В действительности все то, о чем я пытался сообщить, «и так ясно» (без всяких построений). Парадоксальным образом то, что я пытался сделать понятным, не нуждается в понимании. Скажем, не нужно понимать про различение, что оно соприкасается исключительно с тем, что условно и относительно. Ведь если это понято, то понято посредством различений, а значит — не понято. Не нужно понимать, что бытие есть единое целое, потому что если это так, то понимать здесь нечего и некому (и блистательный Гераклит, увы, ошибался: нельзя знать все как одно). Не нужно понимать, что абсолютное не взаимодействует с нами, но нас замещает. Ведь если это так, то это не наше дело и не наша забота.
И мало сказать, что попытка полемики с поборниками различения на их поле и по их правилам заведомо обречена, — она сомнительна уже с точки зрения своей цели. Ведь даже если поборники различения разочаруются в нем, так только на словах. К тому же поборник неразличения (неразличающего восприятия) будет, пожалуй, еще более слабой фигурой, чем его оппонент. Неразличающее восприятие невозможно сделать своей доктриной или мировоззрением, разве что пародию на него.

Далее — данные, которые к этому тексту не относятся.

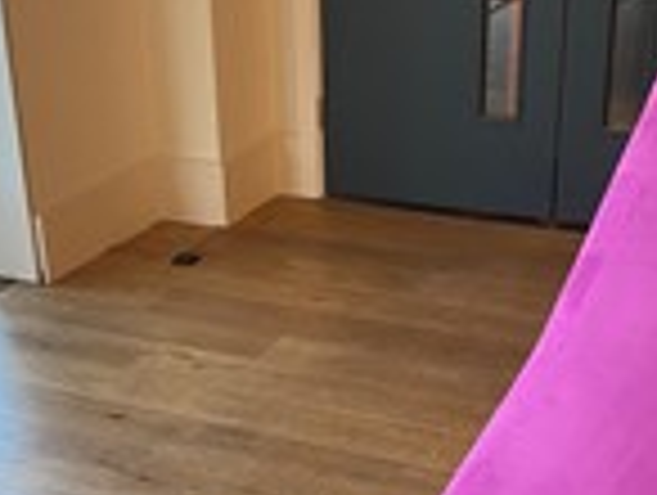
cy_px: 518
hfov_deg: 27.3
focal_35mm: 71
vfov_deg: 20.0
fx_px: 1350
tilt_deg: -29.3
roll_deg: +3.6
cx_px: 306
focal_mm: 4.25
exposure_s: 1/50
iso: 160
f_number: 1.8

Может показаться неутешительным, что единственно возможный дискурс — это дискурс различения. С другой стороны, само желание вместить в этот дискурс в него невместимое говорит о том, что для имеющего такое желание дискурс различения все еще родной, а то, что он хочет в него вместить, — пока еще чужое.
Будь иначе, он не жалел бы о том, что сообщить можно только о различении и что всякая коммуникация — это коммуникация тех, кто различает. Его не подмывало бы вставить в дискурс свои пять копеек; его не тяготило бы то, что он вынужден помалкивать в соответствии со знаменитым, загадочным и, надо сказать, небезупречным принципом Витгенштейна «о чем нельзя говорить, о том следует молчать». Он бы молчал спокойно, молчал с удовольствием, а доносящиеся до него коммуницирующие голоса, этот шум дискурса воспринимал бы наподобие далекого шума проезжающих машин…
Похоже, пора закругляться. Мой теоретический (воображаемый) практик неразличающего восприятия начинает различать шум проезжающих машин, а я, соответственно, все более противоречу сам себе, продолжая и продолжая теоретизировать (а значит, и различать). Всё, замолкаю, пусть это и будет в большей степени попытка прервать самого себя, нежели то спокойное молчание, о котором я зачем-то попытался поговорить. Впрочем, закономерно, что попытался; как закономерно и то, что попытка не удалась.